|Virat Kohli and Rohit Sharma celebrate India’s victory over Australia, in the second ODI, on Wednesday. (PTI)
Jaipur: The might of Indian batting was in full view at the Sawai Mansingh Stadium here on Wednesday, as the world champions pulled off an amazing nine-wicket victory over Australia in the second ODI. The victory enabled India to level the seven-match series 1-1.
It was a dream night for the near capacity crowd, who were ecstatic as India created history by successfully chasing a mammoth Australian score of 359 for five with 39 balls to spare. This was India’s best-ever run chase and the second best-ever in ODI history. The best was by South Africa at the Wanderers in 2006, when they scored 438 for 9, chasing 434 for 4, against Australia.
On Wednesday, the Australians created a world record with their top-five batsmen scoring half-centuries. The Aussies now have the ignominy of ending second best in top-two highest run-chases, having faced a similar fate against South Africa seven years back, when Herschelle Gibbs scored 175 and Graeme Smith 90.
Shikhar Dhawan (95) and Man of the Match Rohit Sharma (141 not out) first set the tone with a record breaking 176-run opening partnership in 26.1 overs. Virat Kohli later took over the task with an unbeaten 100 off 52 balls that had class and aggression written all over it.
It was a virtual run-riot here as Kohli became the fastest century maker among Indians in ODIs and put on 186 runs in 17.2 overs for the second wicket along with Rohit Sharma.
In the last few overs, the Aussie fielders looked helpless and seemed consigned to their fate.
It was a fitting response to the Australian batting, which saw five of their top order batsmen score half centuries.
In reply, two out of three Indian batsmen on view came up with three-figure knocks, while Dhawan fell short of a century by five runs.
True, the wicket offered little assistance to the bowlers, but no amount of praise for the Indian batsmen would be enough on Wednesday. The odds were heavily stacked against them when they came out for the chase.
Having lost the first match in Pune, defeat seemed to loom large at the Rajasthan capital, too. However, Dhawan and Rohit looked relaxed and played to a plan.
Initially, they mixed caution with aggression and put on 69 runs in the first 10 overs. The Aussie bowlers toiled hard, but till the 27th over they saw no glimpse of any success.
By that time, the two openers had already put India on the road to victory. Dhawan’s innings of 95 off 86 balls was a treat to watch.
He hit 14 boundaries, most of which raced to the fence like bullets. In the ninth over, the Delhi batsman hit Shane Watson for three consecutive fours, which almost made the seasoned Aussie lose his cool.
In the 23rd over, the opener treated James Faulkner like an ordinary bowler and slammed him for three boundaries . The fall of Dhawan to a Faulkner delivery brought no respite to the visitors.
Kohli picked up the run chase almost immediately.
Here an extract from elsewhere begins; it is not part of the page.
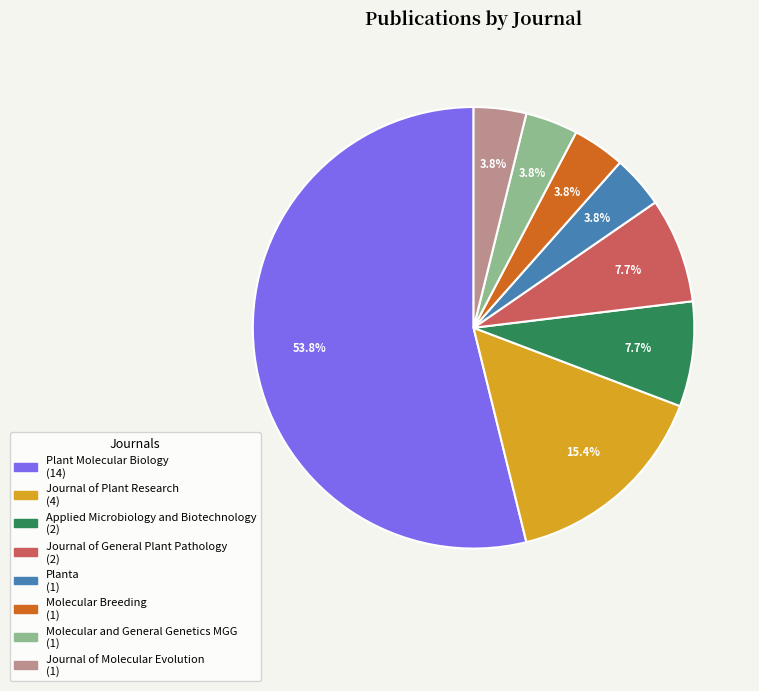

The Journal of Plant Research slice represents 6% of the pie. True or false?

False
He hit seven sixes and eight fours to leave the Australian bowlers dazed. Every bowler suffered at his hands as he slammed a six in every over between the 29th and 32nd to race to his 50 in only 27 balls.
Yet, the unbeaten 141 off 123 balls, by Rohit Sharma, was a priceless innings which ensured India’s victory. In the 30th over, the Mumbai player suffered from cramps after hitting McKay for a six and had to be treated on the field. Though visibly in pain, he continued with the fight.
Rohit later termed his Wednesday’s knock as the best ever in his one-day career.
As he finished off the match with a four off Glen Maxwell in the 44th over, Kohli ran down the pitch towards him and the celebrations started there only. So dominant were the Indian batsmen that they completely overshadowed the efforts of the Australians, who once again put the Indian bowlers in all sorts of trouble.
The Australians put up a mammoth score of 359 for five in 50 overs. It definitely did not speak well for the Indian bowlers.
Though the visitors’ initially built up their innings around three players — openers Aaron Finch (50), Phil Hughes (83) and Watson (59) — the man, who actually set the stands on fire was skipper George Bailey with an incredible knock of 92 in 50 balls.
Man of the Match in Pune with 85, Bailey was in murderous mood as he hit eight fours and five towering sixes. He treated the Indian bowlers with disdain and his five sixes came off five different bowlers.
Indian bowlers conceded 122 runs in the last 10 overs of the innings as Bailey and Maxwell sent the hosts on a leather-hunt, putting on a staggering 96 runs in only 8.3 overs for the fourth wicket.
Ishant Sharma (0/70 in 9 overs) and Bhuvneshwar Kumar (0/54 in 10 overs) lacked penetration and the third seamer R Vinay Kumar was guilty of bowling either too short or only slower deliveries.